Well, it isn't a 10" because all of the 10" headstock castings are closed on the front up to the height of the spindle centerline.  It has the later cast gear cover, and the ON-OFF switch mounted in the headstock.  It is a late (circa 1937/8) Atlas 918 9" Bench Utility Lathe (missing the lead screw) which has the later legs off of the 10" up through the 10D.  The eBay ad description was wrong in calling it a 10"See the photo below out of the 1937 Atlas Catalog No. 26.  The left front corner of the change gear guard was chopped off by the original photographer.  The photo was better before I uploaded it.


----------



## JPMacG (Jan 4, 2018)

Well, someone could purchase the lathe and spend a few weeks of his time refurbishing it and maybe 1000 dollars in replacement parts from eBay and he would have....   a lathe worth $500.

It might be possible to part it out and make a small profit.  It is a shame that the leg is broken.


----------



## westsailpat (Jan 4, 2018)

Thanks Robert ,  Mark .


----------



## wa5cab (Jan 4, 2018)

JPMacG said:


> It might be possible to part it out and make a small profit.  It is a shame that the leg is broken.

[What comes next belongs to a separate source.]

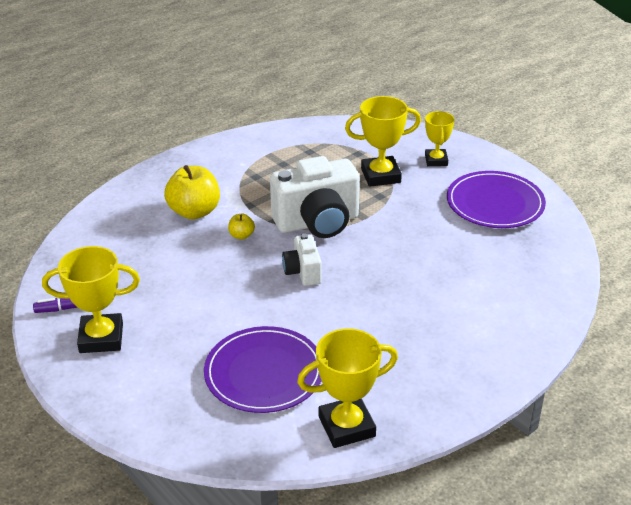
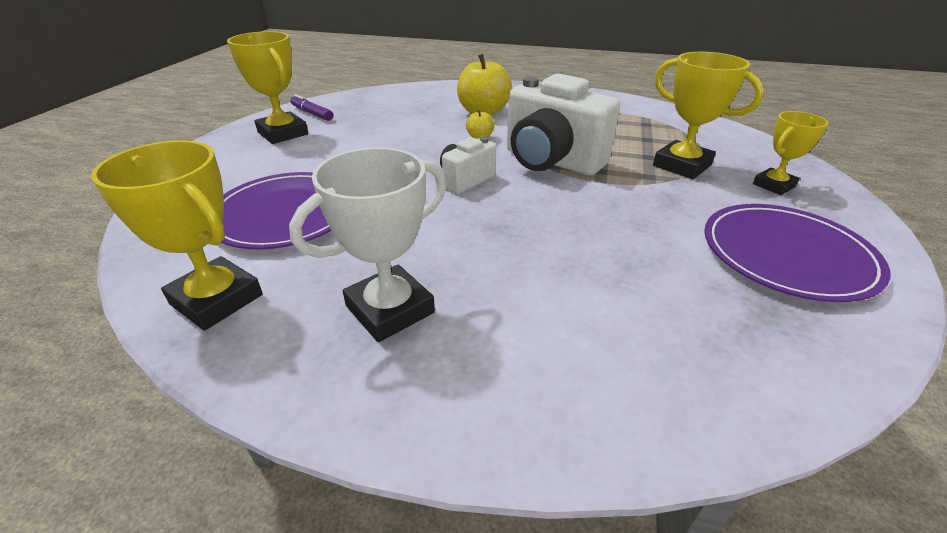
camera: 55 degrees right, 0 degrees up
(417, 359) = (390, 309): none -> white trophy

Yeah, and that the lead screw and an unknown number of change gears are probably missing.  Two of the 96T gears would cover a significant part of the cost.  If they are on the change gear bracket or buried in a box nearby.


----------



## westsailpat (Jan 4, 2018)

I had a few email exchanges with the owner , my first guess was right it's a 37' 918 "utility lathe" and that not many of that model were made  . He told me he remembered his dad running the lathe when he was a little kid ( he is now 40)  and dad is now gone .  He said he wanted to get info on the lathe , (I guess to fix the ad) so I told him about H-M and that a discussion was going on about his lathe . I also encouraged him to look us up so that he could learn about things Atlas related and then he could  get that lathe cleaned up and running right as a tribute to his o'l dad .


----------



## wa5cab (Jan 5, 2018)

Good show.


----------



## welderr (Jul 22, 2018)

The leg almost looks intentional like it was ground out for clearance for a motor or something else, It definitely looks heavy though


----------



## westsailpat (Jul 22, 2018)




----------